» PASSAGE CITÉ
────

Le général Philippe Lavigne, commandant suprême allié pour la transformation de l’OTAN, et le vice-amiral Jeffrey Hughes, chef d’état-major adjoint pour le développement des capacités, ont assisté à la présentation. Ils ont salué le travail de l’équipe ukrainienne, impressionnés par le niveau de développement et le professionnalisme affiché malgré les contraintes de la guerre. Depuis, des discussions ont émergé au sein de l’OTAN sur l’utilisation potentielle de DELTA pour la planification conjointe des opérations.
Cette reconnaissance internationale contraste avec le silence entourant ASTRAS. John Hardie a noté l’absence presque totale de documentation publique sur le système russe, suggérant soit une phase expérimentale, soit une classification élevée. Mais ce silence peut aussi refléter une réalité plus prosaïque : ASTRAS n’est peut-être pas encore au niveau de maturité de DELTA.

Svod, ou l’Aveu d’un Problème Persistant
Le système Svod, annoncé officiellement par le Ministre russe de la Défense Belorusov en août 2025, révèle les failles chroniques de l’armée russe. Le ministre de la Défense a déclaré que Svod subirait des essais de combat expérimentaux entre septembre et novembre 2025, avant un déploiement potentiel à plus grande échelle. L’objectif : résoudre l’absence de sensibilisation tactique uniforme au champ de bataille.
Cette lacune a entravé les opérations russes tout au long du conflit en Ukraine. Les unités manquent d’une vision d’ensemble en temps réel, les informations circulent mal entre échelons, les commandants peinent à coordonner les feux et les mouvements. Svod est censé corriger ces défaillances en créant un système d’awareness situationnel centralisé. Mais le calendrier est révélateur : trois ans après le début de l’invasion, la Russie cherche encore à combler un retard structurel.

────

» ENREGISTREMENTS CONSERVÉS
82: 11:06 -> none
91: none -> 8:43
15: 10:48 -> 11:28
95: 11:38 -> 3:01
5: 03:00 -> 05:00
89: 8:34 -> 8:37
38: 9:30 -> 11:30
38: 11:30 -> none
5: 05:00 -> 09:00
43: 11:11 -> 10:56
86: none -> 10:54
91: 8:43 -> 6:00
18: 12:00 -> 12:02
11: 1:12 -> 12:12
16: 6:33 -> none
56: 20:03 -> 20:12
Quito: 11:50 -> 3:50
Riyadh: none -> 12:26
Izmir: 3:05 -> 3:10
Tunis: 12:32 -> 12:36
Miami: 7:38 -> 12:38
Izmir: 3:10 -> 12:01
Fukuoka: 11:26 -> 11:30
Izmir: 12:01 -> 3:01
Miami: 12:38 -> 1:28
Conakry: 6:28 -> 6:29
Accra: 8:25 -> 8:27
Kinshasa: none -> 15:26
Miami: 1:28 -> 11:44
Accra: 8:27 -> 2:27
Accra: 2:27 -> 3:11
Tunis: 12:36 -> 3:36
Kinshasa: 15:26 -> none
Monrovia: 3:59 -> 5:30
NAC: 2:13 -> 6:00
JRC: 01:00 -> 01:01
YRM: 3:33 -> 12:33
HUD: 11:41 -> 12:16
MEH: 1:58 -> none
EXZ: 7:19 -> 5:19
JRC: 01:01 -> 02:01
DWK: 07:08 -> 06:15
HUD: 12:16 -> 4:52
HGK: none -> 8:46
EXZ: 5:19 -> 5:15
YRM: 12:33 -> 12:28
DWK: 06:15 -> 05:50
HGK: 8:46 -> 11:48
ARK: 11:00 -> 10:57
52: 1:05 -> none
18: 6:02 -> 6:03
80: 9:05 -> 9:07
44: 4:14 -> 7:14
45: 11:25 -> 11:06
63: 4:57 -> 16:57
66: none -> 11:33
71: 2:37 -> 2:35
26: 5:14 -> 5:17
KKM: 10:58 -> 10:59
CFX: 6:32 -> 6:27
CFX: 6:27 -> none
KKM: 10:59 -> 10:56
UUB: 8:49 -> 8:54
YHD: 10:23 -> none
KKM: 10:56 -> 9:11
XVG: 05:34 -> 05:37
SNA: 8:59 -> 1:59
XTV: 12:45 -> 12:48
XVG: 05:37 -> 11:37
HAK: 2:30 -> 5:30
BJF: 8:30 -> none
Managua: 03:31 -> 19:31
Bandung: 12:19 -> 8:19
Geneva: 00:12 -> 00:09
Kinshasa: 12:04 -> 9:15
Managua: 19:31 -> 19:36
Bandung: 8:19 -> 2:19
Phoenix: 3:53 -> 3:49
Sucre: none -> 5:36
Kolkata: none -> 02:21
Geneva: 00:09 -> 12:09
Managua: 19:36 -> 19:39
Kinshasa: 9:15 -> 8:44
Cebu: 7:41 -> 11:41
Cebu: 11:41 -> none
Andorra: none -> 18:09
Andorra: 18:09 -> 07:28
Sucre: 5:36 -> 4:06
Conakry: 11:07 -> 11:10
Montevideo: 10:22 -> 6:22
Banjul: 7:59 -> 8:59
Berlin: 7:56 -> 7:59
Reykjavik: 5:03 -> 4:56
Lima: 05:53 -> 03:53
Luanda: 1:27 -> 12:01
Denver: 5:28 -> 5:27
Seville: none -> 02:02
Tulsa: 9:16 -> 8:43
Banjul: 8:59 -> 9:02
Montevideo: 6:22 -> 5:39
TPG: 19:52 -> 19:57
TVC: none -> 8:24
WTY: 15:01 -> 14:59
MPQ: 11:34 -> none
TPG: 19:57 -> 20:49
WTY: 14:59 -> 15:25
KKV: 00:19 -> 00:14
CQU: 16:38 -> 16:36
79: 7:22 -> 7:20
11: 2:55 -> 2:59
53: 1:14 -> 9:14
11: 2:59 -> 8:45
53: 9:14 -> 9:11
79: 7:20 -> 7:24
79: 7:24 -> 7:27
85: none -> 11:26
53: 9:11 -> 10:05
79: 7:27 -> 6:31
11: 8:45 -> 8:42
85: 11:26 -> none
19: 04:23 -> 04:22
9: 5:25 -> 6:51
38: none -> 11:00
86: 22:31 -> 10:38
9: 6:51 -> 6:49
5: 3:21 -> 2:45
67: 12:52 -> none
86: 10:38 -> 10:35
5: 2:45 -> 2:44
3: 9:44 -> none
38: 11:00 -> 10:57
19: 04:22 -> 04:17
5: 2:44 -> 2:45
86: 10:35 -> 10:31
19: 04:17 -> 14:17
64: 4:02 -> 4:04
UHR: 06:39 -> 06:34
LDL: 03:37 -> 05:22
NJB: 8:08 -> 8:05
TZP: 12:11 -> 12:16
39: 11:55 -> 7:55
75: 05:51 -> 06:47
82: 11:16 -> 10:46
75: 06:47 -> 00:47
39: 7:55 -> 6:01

────

» ÉNONCÉ DU PROBLÈME
D'après le passage cité, pourquoi le système Svod a-t-il été mis au point ? Répondez en une à trois phrases. Les enregistrements n'ont aucun lien avec le passage cité.

» RÉPONSE CORRECTE
Svod doit remédier à l'absence de sensibilisation tactique uniforme au champ de bataille, une lacune qui a entravé les opérations russes tout au long du conflit en Ukraine. Les unités manquent d'une vision d'ensemble en temps réel, les informations circulent mal entre échelons et les commandants peinent à coordonner les feux et les mouvements. Svod doit corriger ces défaillances en créant un système d'awareness situationnel centralisé.